Lorenzo Gheri, PhD

Research Associate at the Mobility Reading Group

Department of Computing

Imperial College London


  • Department of Computing, Imperial College London, 180 Queen's Gate, South Kensington Campus, London, SW7 2AZ, United Kingdom

email contacts:

  • l.gheri(at)imperial.ac.uk

  • lor.gheri(at)gmail.com

I am a Research Associate at the Mobility Reading Group, lead by Nobuko Yoshida, Imperial College London.

Previously, I was a research assistant (Wissenschaftliche Mitarbeiter) at the MAIS research group, lead by Heiko Mantel.

I got my PhD from Middlesex University London, where I worked at the Foundations of Computing group. My thesis ("A General Theory of Syntax with Bindings") has been supervised by Rajagopal Nagarajan, Andrei Popescu (Director of Studies) and Franco Raimondi.

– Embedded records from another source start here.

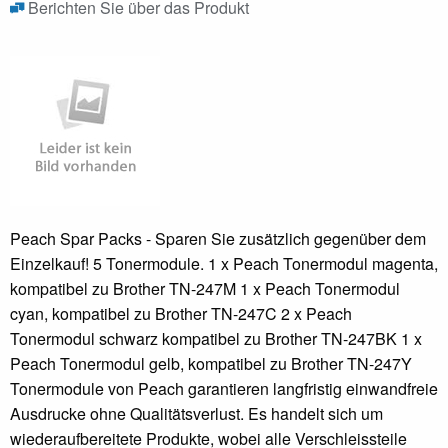
Berichten Sie über das Produkt
Peach Spar Packs - Sparen Sie zusätzlich gegenüber dem
Einzelkauf! 5 Tonermodule. 1 x Peach Tonermodul magenta,
kompatibel zu Brother TN-247M 1 x Peach Tonermodul
cyan, kompatibel zu Brother TN-247C 2 x Peach
Tonermodul schwarz kompatibel zu Brother TN-247BK 1 x
Peach Tonermodul gelb, kompatibel zu Brother TN-247Y
Tonermodule von Peach garantieren langfristig einwandfreie
Ausdrucke ohne Qualitätsverlust. Es handelt sich um
wiederaufbereitete Produkte, wobei alle Verschleissteile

Before moving to London I got my BSc and MSc in pure mathematics from the University of Florence (UniversitĂ  degli Studi di Firenze), my hometown in Italy. My Master thesis was supervised by Marco Maggesi.

My current research is in concurrency and proof assistants.

I am particularly interested in the mechanisation of concurrent calculi and their type systems. I am one of the initiators of "The Concurrent Calculi Formalisation Benchmark", a project that aims at the popularisation of the topic and at fostering high-quality research in it. Also, I have been studying choreographic approaches for safe communication among multiple participants (multiparty session types, choreography automata), with focus on their expressiveness (explicit connections, delegation, design-by-contract approach) and their compositionality properties.

At TU Darmstadt, I worked on the theory of information flow security, with particular focus on concurrency aspects.

During my PhD years, I focussed on abstract syntax, with particular attention to variable binding structures. I investigated features and mechanisms common to different syntaxes, such as (co)recursion, (co)induction and (capture avoiding) substitution. I formalized the development and results of my PhD work on syntax with bindings in the Isabelle/HOL proof assistant, using techniques from category theory, nominal logic and model theory.

From a wider point of view, my research interests are programming languages, theoretical computer science, mathematical logic, formal methods, abstract algebra, and the foundations of mathematics. For my Master thesis project I worked with Coq and homotopy type theory.